Content starts

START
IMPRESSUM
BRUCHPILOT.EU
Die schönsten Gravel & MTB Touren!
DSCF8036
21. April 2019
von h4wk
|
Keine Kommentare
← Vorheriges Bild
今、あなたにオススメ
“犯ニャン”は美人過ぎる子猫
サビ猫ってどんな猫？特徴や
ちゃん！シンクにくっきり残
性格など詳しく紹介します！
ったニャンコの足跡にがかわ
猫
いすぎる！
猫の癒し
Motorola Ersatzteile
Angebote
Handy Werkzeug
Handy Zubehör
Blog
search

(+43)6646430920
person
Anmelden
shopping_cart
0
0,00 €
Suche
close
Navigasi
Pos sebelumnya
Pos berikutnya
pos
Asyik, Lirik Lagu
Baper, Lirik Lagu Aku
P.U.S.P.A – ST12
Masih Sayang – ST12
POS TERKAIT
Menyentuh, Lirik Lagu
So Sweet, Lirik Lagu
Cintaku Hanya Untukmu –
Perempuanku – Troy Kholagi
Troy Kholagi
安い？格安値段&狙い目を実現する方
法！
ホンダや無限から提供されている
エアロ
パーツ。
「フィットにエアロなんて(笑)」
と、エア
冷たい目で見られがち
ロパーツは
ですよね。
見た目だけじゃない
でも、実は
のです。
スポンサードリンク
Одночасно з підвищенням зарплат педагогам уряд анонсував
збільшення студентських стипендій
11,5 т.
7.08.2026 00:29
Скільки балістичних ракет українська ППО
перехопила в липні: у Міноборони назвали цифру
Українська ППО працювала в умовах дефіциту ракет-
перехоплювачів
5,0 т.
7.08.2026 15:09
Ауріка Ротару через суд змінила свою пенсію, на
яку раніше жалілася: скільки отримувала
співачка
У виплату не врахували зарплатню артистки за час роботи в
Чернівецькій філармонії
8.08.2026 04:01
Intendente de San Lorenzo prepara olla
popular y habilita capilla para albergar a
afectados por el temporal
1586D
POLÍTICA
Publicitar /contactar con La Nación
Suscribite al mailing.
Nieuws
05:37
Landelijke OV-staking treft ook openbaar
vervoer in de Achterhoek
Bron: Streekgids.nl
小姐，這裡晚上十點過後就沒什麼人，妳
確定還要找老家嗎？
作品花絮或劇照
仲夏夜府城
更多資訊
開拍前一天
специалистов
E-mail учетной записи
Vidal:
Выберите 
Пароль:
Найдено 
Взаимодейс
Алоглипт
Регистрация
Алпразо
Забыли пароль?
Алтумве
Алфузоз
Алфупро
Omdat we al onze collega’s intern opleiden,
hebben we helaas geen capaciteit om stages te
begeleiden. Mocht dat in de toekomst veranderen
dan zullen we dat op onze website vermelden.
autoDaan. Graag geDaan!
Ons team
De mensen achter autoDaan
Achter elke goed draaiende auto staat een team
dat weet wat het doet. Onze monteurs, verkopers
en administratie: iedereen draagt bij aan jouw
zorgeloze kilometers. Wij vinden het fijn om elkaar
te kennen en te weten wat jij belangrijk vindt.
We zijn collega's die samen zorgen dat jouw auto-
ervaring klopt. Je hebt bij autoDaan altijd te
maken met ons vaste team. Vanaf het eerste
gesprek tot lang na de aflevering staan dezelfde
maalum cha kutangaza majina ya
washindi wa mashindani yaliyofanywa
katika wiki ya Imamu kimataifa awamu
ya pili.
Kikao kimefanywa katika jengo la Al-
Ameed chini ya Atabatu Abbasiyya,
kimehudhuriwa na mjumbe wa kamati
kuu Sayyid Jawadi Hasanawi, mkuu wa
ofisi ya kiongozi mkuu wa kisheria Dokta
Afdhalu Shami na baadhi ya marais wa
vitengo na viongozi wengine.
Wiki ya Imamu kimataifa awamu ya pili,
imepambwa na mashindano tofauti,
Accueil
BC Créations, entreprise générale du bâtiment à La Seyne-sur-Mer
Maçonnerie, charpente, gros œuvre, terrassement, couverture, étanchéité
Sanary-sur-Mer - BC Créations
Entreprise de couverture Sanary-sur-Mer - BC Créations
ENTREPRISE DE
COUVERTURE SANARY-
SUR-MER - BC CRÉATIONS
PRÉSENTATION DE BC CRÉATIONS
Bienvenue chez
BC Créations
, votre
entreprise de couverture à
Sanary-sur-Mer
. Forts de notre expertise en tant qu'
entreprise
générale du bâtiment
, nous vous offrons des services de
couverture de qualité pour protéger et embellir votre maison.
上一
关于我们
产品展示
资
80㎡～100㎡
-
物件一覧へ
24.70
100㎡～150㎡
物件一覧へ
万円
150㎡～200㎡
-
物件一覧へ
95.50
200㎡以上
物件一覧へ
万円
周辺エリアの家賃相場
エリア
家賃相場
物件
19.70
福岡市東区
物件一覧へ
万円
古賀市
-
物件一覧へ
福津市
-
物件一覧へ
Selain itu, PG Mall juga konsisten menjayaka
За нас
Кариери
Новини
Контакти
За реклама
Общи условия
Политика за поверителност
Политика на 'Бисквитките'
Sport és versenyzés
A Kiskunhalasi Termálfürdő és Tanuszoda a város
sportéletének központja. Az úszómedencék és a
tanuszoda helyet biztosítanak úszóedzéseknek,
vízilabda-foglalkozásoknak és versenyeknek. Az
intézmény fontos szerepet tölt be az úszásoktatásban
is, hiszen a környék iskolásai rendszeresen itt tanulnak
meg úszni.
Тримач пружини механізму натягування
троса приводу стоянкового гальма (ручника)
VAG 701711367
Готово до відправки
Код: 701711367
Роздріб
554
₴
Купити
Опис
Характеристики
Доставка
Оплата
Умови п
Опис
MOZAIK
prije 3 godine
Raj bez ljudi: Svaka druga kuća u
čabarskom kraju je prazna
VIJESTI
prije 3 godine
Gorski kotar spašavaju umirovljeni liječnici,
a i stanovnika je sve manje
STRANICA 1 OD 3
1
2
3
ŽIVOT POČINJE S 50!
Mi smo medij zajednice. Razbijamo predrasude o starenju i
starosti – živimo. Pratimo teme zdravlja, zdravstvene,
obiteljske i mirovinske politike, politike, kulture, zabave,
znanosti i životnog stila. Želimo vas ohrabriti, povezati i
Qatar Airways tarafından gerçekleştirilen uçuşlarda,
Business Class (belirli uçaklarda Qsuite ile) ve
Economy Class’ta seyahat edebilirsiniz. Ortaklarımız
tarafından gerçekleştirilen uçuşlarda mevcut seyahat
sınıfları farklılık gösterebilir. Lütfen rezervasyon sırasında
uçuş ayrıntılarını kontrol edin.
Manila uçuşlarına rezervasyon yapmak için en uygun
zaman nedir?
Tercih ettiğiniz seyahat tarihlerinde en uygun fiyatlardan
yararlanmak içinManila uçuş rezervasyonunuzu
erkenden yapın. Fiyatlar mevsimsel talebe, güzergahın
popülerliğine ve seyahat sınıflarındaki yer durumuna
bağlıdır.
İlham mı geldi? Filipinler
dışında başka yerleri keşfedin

Content ends

▶ **Task objective**
Could you write out all of this data again, changing every "Lirik Lagu" to "Lyrics" and leaving the rest untouched?

▶ **Response to this task**
START
IMPRESSUM
BRUCHPILOT.EU
Die schönsten Gravel & MTB Touren!
DSCF8036
21. April 2019
von h4wk
|
Keine Kommentare
← Vorheriges Bild
今、あなたにオススメ
“犯ニャン”は美人過ぎる子猫
サビ猫ってどんな猫？特徴や
ちゃん！シンクにくっきり残
性格など詳しく紹介します！
ったニャンコの足跡にがかわ
猫
いすぎる！
猫の癒し
Motorola Ersatzteile
Angebote
Handy Werkzeug
Handy Zubehör
Blog
search

(+43)6646430920
person
Anmelden
shopping_cart
0
0,00 €
Suche
close
Navigasi
Pos sebelumnya
Pos berikutnya
pos
Asyik, Lyrics
Baper, Lyrics Aku
P.U.S.P.A – ST12
Masih Sayang – ST12
POS TERKAIT
Menyentuh, Lyrics
So Sweet, Lyrics
Cintaku Hanya Untukmu –
Perempuanku – Troy Kholagi
Troy Kholagi
安い？格安値段&狙い目を実現する方
法！
ホンダや無限から提供されている
エアロ
パーツ。
「フィットにエアロなんて(笑)」
と、エア
冷たい目で見られがち
ロパーツは
ですよね。
見た目だけじゃない
でも、実は
のです。
スポンサードリンク
Одночасно з підвищенням зарплат педагогам уряд анонсував
збільшення студентських стипендій
11,5 т.
7.08.2026 00:29
Скільки балістичних ракет українська ППО
перехопила в липні: у Міноборони назвали цифру
Українська ППО працювала в умовах дефіциту ракет-
перехоплювачів
5,0 т.
7.08.2026 15:09
Ауріка Ротару через суд змінила свою пенсію, на
яку раніше жалілася: скільки отримувала
співачка
У виплату не врахували зарплатню артистки за час роботи в
Чернівецькій філармонії
8.08.2026 04:01
Intendente de San Lorenzo prepara olla
popular y habilita capilla para albergar a
afectados por el temporal
1586D
POLÍTICA
Publicitar /contactar con La Nación
Suscribite al mailing.
Nieuws
05:37
Landelijke OV-staking treft ook openbaar
vervoer in de Achterhoek
Bron: Streekgids.nl
小姐，這裡晚上十點過後就沒什麼人，妳
確定還要找老家嗎？
作品花絮或劇照
仲夏夜府城
更多資訊
開拍前一天
специалистов
E-mail учетной записи
Vidal:
Выберите 
Пароль:
Найдено 
Взаимодейс
Алоглипт
Регистрация
Алпразо
Забыли пароль?
Алтумве
Алфузоз
Алфупро
Omdat we al onze collega’s intern opleiden,
hebben we helaas geen capaciteit om stages te
begeleiden. Mocht dat in de toekomst veranderen
dan zullen we dat op onze website vermelden.
autoDaan. Graag geDaan!
Ons team
De mensen achter autoDaan
Achter elke goed draaiende auto staat een team
dat weet wat het doet. Onze monteurs, verkopers
en administratie: iedereen draagt bij aan jouw
zorgeloze kilometers. Wij vinden het fijn om elkaar
te kennen en te weten wat jij belangrijk vindt.
We zijn collega's die samen zorgen dat jouw auto-
ervaring klopt. Je hebt bij autoDaan altijd te
maken met ons vaste team. Vanaf het eerste
gesprek tot lang na de aflevering staan dezelfde
maalum cha kutangaza majina ya
washindi wa mashindani yaliyofanywa
katika wiki ya Imamu kimataifa awamu
ya pili.
Kikao kimefanywa katika jengo la Al-
Ameed chini ya Atabatu Abbasiyya,
kimehudhuriwa na mjumbe wa kamati
kuu Sayyid Jawadi Hasanawi, mkuu wa
ofisi ya kiongozi mkuu wa kisheria Dokta
Afdhalu Shami na baadhi ya marais wa
vitengo na viongozi wengine.
Wiki ya Imamu kimataifa awamu ya pili,
imepambwa na mashindano tofauti,
Accueil
BC Créations, entreprise générale du bâtiment à La Seyne-sur-Mer
Maçonnerie, charpente, gros œuvre, terrassement, couverture, étanchéité
Sanary-sur-Mer - BC Créations
Entreprise de couverture Sanary-sur-Mer - BC Créations
ENTREPRISE DE
COUVERTURE SANARY-
SUR-MER - BC CRÉATIONS
PRÉSENTATION DE BC CRÉATIONS
Bienvenue chez
BC Créations
, votre
entreprise de couverture à
Sanary-sur-Mer
. Forts de notre expertise en tant qu'
entreprise
générale du bâtiment
, nous vous offrons des services de
couverture de qualité pour protéger et embellir votre maison.
上一
关于我们
产品展示
资
80㎡～100㎡
-
物件一覧へ
24.70
100㎡～150㎡
物件一覧へ
万円
150㎡～200㎡
-
物件一覧へ
95.50
200㎡以上
物件一覧へ
万円
周辺エリアの家賃相場
エリア
家賃相場
物件
19.70
福岡市東区
物件一覧へ
万円
古賀市
-
物件一覧へ
福津市
-
物件一覧へ
Selain itu, PG Mall juga konsisten menjayaka
За нас
Кариери
Новини
Контакти
За реклама
Общи условия
Политика за поверителност
Политика на 'Бисквитките'
Sport és versenyzés
A Kiskunhalasi Termálfürdő és Tanuszoda a város
sportéletének központja. Az úszómedencék és a
tanuszoda helyet biztosítanak úszóedzéseknek,
vízilabda-foglalkozásoknak és versenyeknek. Az
intézmény fontos szerepet tölt be az úszásoktatásban
is, hiszen a környék iskolásai rendszeresen itt tanulnak
meg úszni.
Тримач пружини механізму натягування
троса приводу стоянкового гальма (ручника)
VAG 701711367
Готово до відправки
Код: 701711367
Роздріб
554
₴
Купити
Опис
Характеристики
Доставка
Оплата
Умови п
Опис
MOZAIK
prije 3 godine
Raj bez ljudi: Svaka druga kuća u
čabarskom kraju je prazna
VIJESTI
prije 3 godine
Gorski kotar spašavaju umirovljeni liječnici,
a i stanovnika je sve manje
STRANICA 1 OD 3
1
2
3
ŽIVOT POČINJE S 50!
Mi smo medij zajednice. Razbijamo predrasude o starenju i
starosti – živimo. Pratimo teme zdravlja, zdravstvene,
obiteljske i mirovinske politike, politike, kulture, zabave,
znanosti i životnog stila. Želimo vas ohrabriti, povezati i
Qatar Airways tarafından gerçekleştirilen uçuşlarda,
Business Class (belirli uçaklarda Qsuite ile) ve
Economy Class’ta seyahat edebilirsiniz. Ortaklarımız
tarafından gerçekleştirilen uçuşlarda mevcut seyahat
sınıfları farklılık gösterebilir. Lütfen rezervasyon sırasında
uçuş ayrıntılarını kontrol edin.
Manila uçuşlarına rezervasyon yapmak için en uygun
zaman nedir?
Tercih ettiğiniz seyahat tarihlerinde en uygun fiyatlardan
yararlanmak içinManila uçuş rezervasyonunuzu
erkenden yapın. Fiyatlar mevsimsel talebe, güzergahın
popülerliğine ve seyahat sınıflarındaki yer durumuna
bağlıdır.
İlham mı geldi? Filipinler
dışında başka yerleri keşfedin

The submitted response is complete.